En conclusion, la supériorité morale dont font preuve de nombreux politiciens et médias en accusant l'Église de ses péchés et en oubliant la poutre dans leur propre œil qui les empêche de voir leur propre responsabilité est totalement infondée.

La responsabilité de la gauche culturelle

6. Les forces motrices de la légalisation et de l'acceptation sociale de la pédophilie en Europe ont été les intellectuels de gauche, considérés par beaucoup comme les maîtres de la pensée occidentale. À commencer par le prix Nobel Jean-Paul Sartre, puis sa compagne Simone de Beauvoir, Michel Foucault et bien d'autres... En fait, en 1977, 62 intellectuels ont signé un manifeste demandant la dépénalisation de la pédophilie en France. Ils voulaient qu'elle soit considérée comme une étape normale du développement de la vie d'un enfant. 

Daniel Cohn-Bendit, le leader des Verts allemands et français, a écrit un livre, "Le grand Bazar", dans lequel il se présente ouvertement comme un pédophile. Entre 1994 et 2014, il a été membre du Parlement européen, mais on ne trouvera pas de grandes dénonciations dans les médias d'une certaine tendance. 

Écrivains pédophiles

Autre exemple. Gabriel Matzneff, célèbre écrivain français, a été durement annulé en 2020 lorsque le "me too" français s'est déchaîné après que ses ouvrages ont révélé la vie pédophile qu'il menait. Cependant, la sévère réprimande publique n'a pas atteint les autres auteurs de sa génération, à commencer par Foucault, qui a mené une vie pédophile à part entière en Tunisie. Aujourd'hui, cependant, la même responsabilité ne sera pas exigée des médias ou des universités qui ont joyeusement diffusé et protégé son œuvre et son héritage. Et pourtant, les opinions de ces penseurs étaient ouvertement connues. 

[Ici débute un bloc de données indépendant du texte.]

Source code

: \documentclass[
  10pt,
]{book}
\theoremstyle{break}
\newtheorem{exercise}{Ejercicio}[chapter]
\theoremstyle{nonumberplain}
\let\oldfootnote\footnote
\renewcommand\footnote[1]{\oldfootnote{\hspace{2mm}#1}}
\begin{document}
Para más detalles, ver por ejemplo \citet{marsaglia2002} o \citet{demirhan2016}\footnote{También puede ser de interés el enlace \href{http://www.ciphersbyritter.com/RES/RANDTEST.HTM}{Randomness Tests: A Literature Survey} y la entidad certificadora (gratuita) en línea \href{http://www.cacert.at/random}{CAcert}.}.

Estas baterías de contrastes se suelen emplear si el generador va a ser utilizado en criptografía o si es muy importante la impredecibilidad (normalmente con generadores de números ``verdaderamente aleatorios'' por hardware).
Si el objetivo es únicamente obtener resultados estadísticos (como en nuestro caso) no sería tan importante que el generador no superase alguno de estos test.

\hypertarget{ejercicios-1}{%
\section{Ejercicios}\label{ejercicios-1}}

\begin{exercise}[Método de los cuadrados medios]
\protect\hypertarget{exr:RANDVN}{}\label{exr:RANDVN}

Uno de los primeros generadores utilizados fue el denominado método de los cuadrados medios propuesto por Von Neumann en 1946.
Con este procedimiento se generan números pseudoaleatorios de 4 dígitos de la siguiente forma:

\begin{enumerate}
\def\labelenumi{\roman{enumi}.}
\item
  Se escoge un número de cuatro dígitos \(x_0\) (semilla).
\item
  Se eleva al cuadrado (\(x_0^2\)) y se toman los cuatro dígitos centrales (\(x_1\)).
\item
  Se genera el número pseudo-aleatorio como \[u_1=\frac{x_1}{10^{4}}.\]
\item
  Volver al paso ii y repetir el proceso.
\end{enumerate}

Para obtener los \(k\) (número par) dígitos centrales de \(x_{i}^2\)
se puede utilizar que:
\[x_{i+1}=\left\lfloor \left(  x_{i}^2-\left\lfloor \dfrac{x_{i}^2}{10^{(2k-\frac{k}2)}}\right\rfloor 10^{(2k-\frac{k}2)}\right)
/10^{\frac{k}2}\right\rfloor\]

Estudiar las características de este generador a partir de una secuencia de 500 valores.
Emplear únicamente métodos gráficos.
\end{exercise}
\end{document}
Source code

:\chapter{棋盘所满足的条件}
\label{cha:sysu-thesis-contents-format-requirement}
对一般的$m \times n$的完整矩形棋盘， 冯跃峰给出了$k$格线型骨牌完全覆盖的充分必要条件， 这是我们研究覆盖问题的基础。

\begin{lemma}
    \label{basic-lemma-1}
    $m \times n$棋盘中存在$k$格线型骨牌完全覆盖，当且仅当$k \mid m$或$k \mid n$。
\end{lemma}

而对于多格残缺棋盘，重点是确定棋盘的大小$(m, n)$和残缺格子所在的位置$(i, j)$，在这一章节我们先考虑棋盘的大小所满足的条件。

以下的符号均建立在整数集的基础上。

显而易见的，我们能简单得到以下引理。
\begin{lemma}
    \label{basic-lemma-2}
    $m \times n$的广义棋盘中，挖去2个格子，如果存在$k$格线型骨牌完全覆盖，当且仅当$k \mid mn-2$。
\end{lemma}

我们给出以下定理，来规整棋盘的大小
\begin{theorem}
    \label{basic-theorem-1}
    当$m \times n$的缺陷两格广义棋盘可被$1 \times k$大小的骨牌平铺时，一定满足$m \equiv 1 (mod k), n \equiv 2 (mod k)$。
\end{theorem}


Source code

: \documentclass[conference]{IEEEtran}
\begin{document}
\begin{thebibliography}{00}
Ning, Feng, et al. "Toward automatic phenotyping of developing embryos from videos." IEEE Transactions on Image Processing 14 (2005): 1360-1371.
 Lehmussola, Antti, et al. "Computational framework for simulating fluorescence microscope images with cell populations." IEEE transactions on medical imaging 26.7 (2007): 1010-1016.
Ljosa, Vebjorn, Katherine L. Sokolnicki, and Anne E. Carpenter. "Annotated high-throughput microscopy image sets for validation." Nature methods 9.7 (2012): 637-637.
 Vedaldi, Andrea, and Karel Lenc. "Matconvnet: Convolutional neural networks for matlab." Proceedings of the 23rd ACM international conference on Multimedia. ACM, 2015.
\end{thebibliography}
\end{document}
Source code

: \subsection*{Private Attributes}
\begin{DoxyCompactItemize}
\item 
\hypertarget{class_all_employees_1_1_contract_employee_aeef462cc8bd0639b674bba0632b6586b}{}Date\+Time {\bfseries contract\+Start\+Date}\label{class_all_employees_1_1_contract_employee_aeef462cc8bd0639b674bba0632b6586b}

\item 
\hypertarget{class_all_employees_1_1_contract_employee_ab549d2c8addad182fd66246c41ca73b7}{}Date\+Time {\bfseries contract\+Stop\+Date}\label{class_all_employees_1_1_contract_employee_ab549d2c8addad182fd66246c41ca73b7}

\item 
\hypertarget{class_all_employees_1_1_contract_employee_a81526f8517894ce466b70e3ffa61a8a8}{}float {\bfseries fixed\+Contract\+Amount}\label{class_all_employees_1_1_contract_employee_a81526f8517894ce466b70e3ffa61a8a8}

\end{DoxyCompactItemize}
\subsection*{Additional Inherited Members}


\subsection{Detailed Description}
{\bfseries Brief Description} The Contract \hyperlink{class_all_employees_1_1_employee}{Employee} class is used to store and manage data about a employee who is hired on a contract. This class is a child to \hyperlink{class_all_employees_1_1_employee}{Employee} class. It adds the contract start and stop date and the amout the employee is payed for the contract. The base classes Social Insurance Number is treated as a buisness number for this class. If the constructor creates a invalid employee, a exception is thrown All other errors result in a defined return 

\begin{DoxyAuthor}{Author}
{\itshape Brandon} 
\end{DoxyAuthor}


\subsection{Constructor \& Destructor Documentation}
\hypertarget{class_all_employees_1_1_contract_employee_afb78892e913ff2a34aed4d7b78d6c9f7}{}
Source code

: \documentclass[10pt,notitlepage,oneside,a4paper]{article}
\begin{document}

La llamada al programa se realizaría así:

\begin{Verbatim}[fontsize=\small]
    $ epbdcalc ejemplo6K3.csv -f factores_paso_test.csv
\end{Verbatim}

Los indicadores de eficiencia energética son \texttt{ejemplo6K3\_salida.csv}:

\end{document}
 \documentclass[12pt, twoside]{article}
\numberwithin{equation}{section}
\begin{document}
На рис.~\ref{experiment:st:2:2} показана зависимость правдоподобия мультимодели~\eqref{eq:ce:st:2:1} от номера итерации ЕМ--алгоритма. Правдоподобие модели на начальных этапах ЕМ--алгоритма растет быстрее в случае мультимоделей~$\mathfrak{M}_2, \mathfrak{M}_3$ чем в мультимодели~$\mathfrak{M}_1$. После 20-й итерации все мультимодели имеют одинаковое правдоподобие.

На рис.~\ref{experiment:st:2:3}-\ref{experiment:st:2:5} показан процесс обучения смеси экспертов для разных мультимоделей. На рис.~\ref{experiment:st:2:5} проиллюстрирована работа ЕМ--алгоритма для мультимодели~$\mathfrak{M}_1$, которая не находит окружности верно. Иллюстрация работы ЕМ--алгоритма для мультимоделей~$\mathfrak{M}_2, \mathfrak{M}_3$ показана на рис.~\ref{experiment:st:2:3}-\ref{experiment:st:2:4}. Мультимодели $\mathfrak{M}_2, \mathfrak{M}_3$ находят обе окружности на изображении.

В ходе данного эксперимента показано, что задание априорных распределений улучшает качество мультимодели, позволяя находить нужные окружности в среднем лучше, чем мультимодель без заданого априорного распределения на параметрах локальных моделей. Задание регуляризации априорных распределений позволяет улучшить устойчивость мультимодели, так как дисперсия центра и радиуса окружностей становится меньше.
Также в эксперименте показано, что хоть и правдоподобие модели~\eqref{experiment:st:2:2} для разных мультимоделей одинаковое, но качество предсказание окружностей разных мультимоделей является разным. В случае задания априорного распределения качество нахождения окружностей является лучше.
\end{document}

Et alors qu'à l'époque l'Eglise était accusée d'être contre le bonheur des mineurs parce qu'elle était contre les contacts sexuels avec les enfants, elle est aujourd'hui vilipendée à l'extrême pour ses dissimulations. Ne devrait-on pas utiliser le même critère avec les médias et les hommes politiques, hier et aujourd'hui, qui ont soutenu ces intellectuels ? N'y a-t-il de place pour la responsabilisation que pour certains ?

C'est ce que semble proposer le médiateur espagnol qui, il y a quelques heures, a insisté pour que les recommandations de son rapport soient mises en œuvre, en oubliant de rappeler aux députés que plus de 99% des victimes ont également besoin de justice.

L'auteurJavier García

Rédacteur en chef de Omnes. Il a auparavant collaboré à divers médias religieux et culturels. Il a été professeur de philosophie dans un lycée pendant 18 ans.